Well technically 'salts' as opposed to nasty chemicals...

I am really buzzing today as I finally decided to order the dangerous stuff that I use for etching, for my home studio. Until now I have gone out to another studio to etch as I was so nervous about the combination of liquids that can eat through silver, and two small boys around the house.

I love etching and the results I can achieve with the photo etching process- wether this is images or just words. I also find that my etched pieces sell well. It is a fairly specialist skill, and perhaps there is not so much of it about, or perhaps it is the well thought out bits of wording that I use, that makes these items popular. I also like to etch the names and dates on commissioned pieces, where other makers might be 'stamping' into metal. I just feel it adds a little more craftsmanship to a piece.

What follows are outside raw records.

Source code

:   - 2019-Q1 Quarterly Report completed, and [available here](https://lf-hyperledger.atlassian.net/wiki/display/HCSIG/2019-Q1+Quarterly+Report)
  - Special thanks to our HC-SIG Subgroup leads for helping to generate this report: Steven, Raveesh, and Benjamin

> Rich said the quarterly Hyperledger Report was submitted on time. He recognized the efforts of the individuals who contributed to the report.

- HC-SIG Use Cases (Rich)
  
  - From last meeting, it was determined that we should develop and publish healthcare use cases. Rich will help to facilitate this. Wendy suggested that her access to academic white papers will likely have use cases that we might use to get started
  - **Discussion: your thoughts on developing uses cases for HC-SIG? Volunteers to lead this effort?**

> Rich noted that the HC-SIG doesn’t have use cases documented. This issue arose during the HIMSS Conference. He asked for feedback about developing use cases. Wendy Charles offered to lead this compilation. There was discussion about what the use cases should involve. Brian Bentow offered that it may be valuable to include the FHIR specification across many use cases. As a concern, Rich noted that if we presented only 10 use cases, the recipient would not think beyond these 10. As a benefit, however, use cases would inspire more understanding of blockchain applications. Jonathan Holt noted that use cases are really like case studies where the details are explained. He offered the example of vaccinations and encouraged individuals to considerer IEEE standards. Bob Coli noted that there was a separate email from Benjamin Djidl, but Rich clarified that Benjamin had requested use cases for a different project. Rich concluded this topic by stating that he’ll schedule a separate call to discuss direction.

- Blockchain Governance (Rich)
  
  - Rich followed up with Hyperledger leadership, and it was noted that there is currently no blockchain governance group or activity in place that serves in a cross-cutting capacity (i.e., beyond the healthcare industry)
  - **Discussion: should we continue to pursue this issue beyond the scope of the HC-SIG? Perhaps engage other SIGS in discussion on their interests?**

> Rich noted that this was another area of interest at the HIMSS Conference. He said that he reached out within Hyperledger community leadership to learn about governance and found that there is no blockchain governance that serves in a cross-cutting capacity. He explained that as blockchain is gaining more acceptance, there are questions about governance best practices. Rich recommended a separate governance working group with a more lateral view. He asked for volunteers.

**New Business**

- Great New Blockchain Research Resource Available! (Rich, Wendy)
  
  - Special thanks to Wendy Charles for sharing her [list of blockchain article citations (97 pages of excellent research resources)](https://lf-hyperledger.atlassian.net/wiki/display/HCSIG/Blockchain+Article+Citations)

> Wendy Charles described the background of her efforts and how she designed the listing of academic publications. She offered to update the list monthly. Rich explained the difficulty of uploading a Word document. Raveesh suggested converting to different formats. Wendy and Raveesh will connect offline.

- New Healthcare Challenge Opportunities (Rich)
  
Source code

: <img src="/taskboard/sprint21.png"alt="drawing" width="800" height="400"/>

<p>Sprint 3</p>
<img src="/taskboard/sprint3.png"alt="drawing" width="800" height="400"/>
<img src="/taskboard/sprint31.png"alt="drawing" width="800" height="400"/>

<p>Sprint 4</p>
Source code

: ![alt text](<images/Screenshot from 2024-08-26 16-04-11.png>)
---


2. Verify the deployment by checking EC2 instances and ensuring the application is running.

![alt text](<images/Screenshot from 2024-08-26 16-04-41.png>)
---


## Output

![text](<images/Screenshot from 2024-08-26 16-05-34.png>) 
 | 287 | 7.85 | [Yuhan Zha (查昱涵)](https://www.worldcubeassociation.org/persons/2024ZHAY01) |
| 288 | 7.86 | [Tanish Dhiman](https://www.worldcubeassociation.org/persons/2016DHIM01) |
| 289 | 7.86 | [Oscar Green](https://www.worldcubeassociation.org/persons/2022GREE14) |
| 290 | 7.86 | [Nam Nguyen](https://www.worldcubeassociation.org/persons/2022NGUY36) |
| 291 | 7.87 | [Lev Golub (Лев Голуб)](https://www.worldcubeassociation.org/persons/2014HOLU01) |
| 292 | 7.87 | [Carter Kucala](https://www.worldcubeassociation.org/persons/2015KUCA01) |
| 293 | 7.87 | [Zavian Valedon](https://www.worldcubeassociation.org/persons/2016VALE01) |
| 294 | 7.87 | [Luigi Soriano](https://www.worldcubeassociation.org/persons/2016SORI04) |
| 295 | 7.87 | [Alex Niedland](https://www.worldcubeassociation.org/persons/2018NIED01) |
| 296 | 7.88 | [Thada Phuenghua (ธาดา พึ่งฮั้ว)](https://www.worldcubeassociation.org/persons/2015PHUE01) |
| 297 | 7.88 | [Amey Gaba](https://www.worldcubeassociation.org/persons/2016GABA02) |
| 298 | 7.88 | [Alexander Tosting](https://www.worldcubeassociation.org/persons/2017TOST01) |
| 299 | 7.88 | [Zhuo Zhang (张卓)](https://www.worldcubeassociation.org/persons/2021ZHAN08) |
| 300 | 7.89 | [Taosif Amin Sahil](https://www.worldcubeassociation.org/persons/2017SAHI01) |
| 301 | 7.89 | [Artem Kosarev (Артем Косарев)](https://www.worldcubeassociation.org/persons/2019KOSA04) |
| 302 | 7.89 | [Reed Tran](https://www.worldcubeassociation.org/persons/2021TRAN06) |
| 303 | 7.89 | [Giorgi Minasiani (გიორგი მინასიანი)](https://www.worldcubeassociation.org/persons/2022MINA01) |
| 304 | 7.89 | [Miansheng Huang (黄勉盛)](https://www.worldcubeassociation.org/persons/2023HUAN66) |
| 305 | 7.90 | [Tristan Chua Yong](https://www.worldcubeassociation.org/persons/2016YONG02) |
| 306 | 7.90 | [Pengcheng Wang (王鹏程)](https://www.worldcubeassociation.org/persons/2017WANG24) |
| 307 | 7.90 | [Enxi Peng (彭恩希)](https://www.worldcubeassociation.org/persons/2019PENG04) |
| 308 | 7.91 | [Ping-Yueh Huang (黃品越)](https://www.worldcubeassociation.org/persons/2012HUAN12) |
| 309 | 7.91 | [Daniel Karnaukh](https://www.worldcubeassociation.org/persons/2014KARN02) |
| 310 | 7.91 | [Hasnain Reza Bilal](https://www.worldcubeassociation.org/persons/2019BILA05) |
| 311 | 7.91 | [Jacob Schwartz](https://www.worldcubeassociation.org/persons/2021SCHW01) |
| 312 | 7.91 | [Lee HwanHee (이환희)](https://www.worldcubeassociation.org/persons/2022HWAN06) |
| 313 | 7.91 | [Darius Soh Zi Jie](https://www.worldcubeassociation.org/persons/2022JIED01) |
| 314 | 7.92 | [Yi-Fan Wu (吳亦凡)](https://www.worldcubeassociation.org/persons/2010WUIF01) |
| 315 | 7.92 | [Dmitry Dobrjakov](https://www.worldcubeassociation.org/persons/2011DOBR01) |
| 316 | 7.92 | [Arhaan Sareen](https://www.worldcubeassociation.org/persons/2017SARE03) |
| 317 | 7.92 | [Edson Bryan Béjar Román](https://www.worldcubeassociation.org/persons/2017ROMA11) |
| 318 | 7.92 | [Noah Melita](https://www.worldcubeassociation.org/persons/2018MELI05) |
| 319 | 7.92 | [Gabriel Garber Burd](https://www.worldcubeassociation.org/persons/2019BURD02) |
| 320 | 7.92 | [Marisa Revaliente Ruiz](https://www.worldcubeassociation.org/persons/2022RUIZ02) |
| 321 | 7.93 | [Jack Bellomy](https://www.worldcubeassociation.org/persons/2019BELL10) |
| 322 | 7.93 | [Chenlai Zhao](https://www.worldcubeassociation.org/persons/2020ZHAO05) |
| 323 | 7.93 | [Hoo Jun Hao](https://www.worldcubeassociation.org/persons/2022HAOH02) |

Here is one of my earliest photo etched pieces. I love this image, but can't claim it as my own original artwork I am afraid. It was a design on a plate. As such this is something I enjoy wearing, but could never sell. Us designer / makers must respect other peoples work and images, although we may find after  we have designed something, that something similar already exists, it is important not to copy!

Old piece, old photo. Good to see I have improved at taking pictures of shiny objects!